- **TASKS TO COMPLETE**
**A.** In the Hazelcast aggregation thread, rewrite the paragraph beginning "I do the test with aggregation" as one shorter sentence that keeps its main facts.
**B.** Answer these questions from the Hazelcast aggregation thread, one line each:
(i) How much memory is set aside for the heap?
(ii) What in-memory format does the map named "tasks" use?
(iii) What average query time was reached after the model was customized?
**C.** Extend the Hazelcast aggregation thread from the point where it stops.

Hazelcast aggregation performance

Minh Trần

unread,

Jan 31, 2018, 11:00:00 PM1/31/18

to Hazelcast

Hi Hazelcast team,

I do the test with aggregation of Hazelcast 3.9.2. And I got a not really good performance

Cache Size: 100000 entries (4.18 KB/entry)

Average query time: 156 millisecond

After doing some customization on the model, i got 91 millisecond

My PC: 4 cores, 8GB RAM (7 GB for heap)

Does any one suggest me any solution to improve the performance of the benchmark ?

The cache is used is a map with following configuration:

        
    <properties>
	   <property name="hazelcast.jmx">true</property>
	   <property name="hazelcast.query.predicate.parallel.evaluation">true</property>
	   <property name="hazelcast.aggregation.accumulation.parallel.evaluation">true</property>
    </properties>
    <map name="tasks">
        <in-memory-format>BINARY</in-memory-format>
        <backup-count>1</backup-count>
        <async-backup-count>0</async-backup-count>
        <time-to-live-seconds>0</time-to-live-seconds>
        <max-idle-seconds>0</max-idle-seconds>
        <eviction-policy>NONE</eviction-policy>
        <max-size policy="PER_NODE">0</max-size>
        <eviction-percentage>25</eviction-percentage>
        <min-eviction-check-millis>100</min-eviction-check-millis>
        <merge-policy>com.hazelcast.map.merge.PutIfAbsentMapMergePolicy</merge-policy>
        <cache-deserialized-values>INDEX-ONLY</cache-deserialized-values>
        
        <indexes>
	        <index ordered="false">priority</index>
	        <index ordered="false">username</index>
	        <index ordered="false">userGroup</index>
	        <index ordered="false">isPending</index>
	        <index ordered="false">taskDocuments[any].userId</index>
	        <index ordered="false">taskDocuments[any].documentType</index>
	    </indexes>
    </map>

My aggregator implementation is as following:

public class TaskAggregator

        extends Aggregator<Entry<String, TaskEntity>, TaskEntity> {

    private static final long serialVersionUID = -2586341529070334236L;

    private TaskEntity result;

    private final TaskInfo taskInfo;

    public TaskAggregator(final TaskInfo taskInfo) {
        this.taskInfo = taskInfo;
    }

    @Override
    public void accumulate(final Entry<String, TaskEntity> input) {
        final TaskEntity taskEntity = input.getValue();

        if (taskEntity.getIsPending()) {
            return;
        }

        final String username = taskEntity.getUsername();
        if ((username != null)
                && !username.equals(this.taskInfo.getUsername())) {
            return;
        }

        if (!this.taskInfo.getUserGroups().stream().anyMatch(
            userGroup -> userGroup.equals(taskEntity.getUserGroup()))) {
            return;
        }

        if (taskEntity.getTaskDocuments().stream().anyMatch(
            taskDocument -> (taskDocument.getUserId()
                .equals(this.taskInfo.getUsername()))
                    || !taskDocument.getDocumentType()

- **EXCERPTED RECORDS**
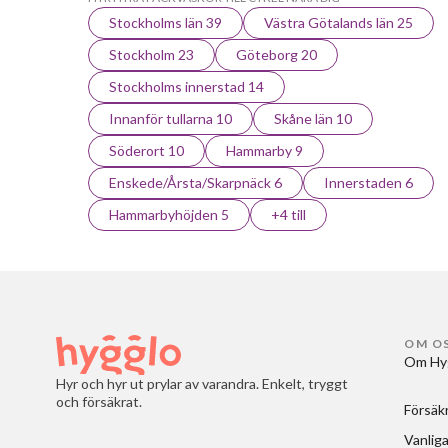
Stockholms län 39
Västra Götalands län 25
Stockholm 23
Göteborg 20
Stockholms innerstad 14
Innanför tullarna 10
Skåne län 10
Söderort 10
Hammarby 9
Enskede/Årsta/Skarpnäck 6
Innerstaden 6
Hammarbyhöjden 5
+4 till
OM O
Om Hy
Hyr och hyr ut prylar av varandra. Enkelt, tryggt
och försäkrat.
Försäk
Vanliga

- **RESULTS OF THE EXERCISE**
**A.** A test of aggregation in Hazelcast 3.9.2 showed poor performance.

**B.**
(i) 7 GB
(ii) BINARY
(iii) 91 milliseconds

**C.**
                        .equals(this.taskInfo.getDocType()))) {
            return;
        }

        if ((this.result == null)
                || ((this.result.getPriority() == taskEntity.getPriority())
                        && (this.result.getCreatedTime() > taskEntity
                            .getCreatedTime()))
                || (this.result.getPriority() < taskEntity.getPriority())) {
            this.result = taskEntity;
        }
    }

    @Override
    public TaskEntity aggregate() {
        return this.result;
    }

    @Override
    public void combine(
        @SuppressWarnings("rawtypes") final Aggregator aggregator) {
        final TaskAggregator customAggregator = (TaskAggregator) aggregator;
        final TaskEntity taskEntity = customAggregator.result;

        if ((this.result == null)
                || ((this.result.getPriority() == taskEntity.getPriority())
                        && (this.result.getCreatedTime() > taskEntity
                            .getCreatedTime()))
                || (this.result.getPriority() < taskEntity.getPriority())) {
            this.result = taskEntity;
        }
    }

    public TaskEntity getResult() {
        return this.result;
    }

}

Thank so much

noctarius

unread,

Feb 1, 2018, 1:03:49 AM2/1/18

to haze...@googlegroups.com

How many nodes did you try? Hazelcast is not designed for single node operations.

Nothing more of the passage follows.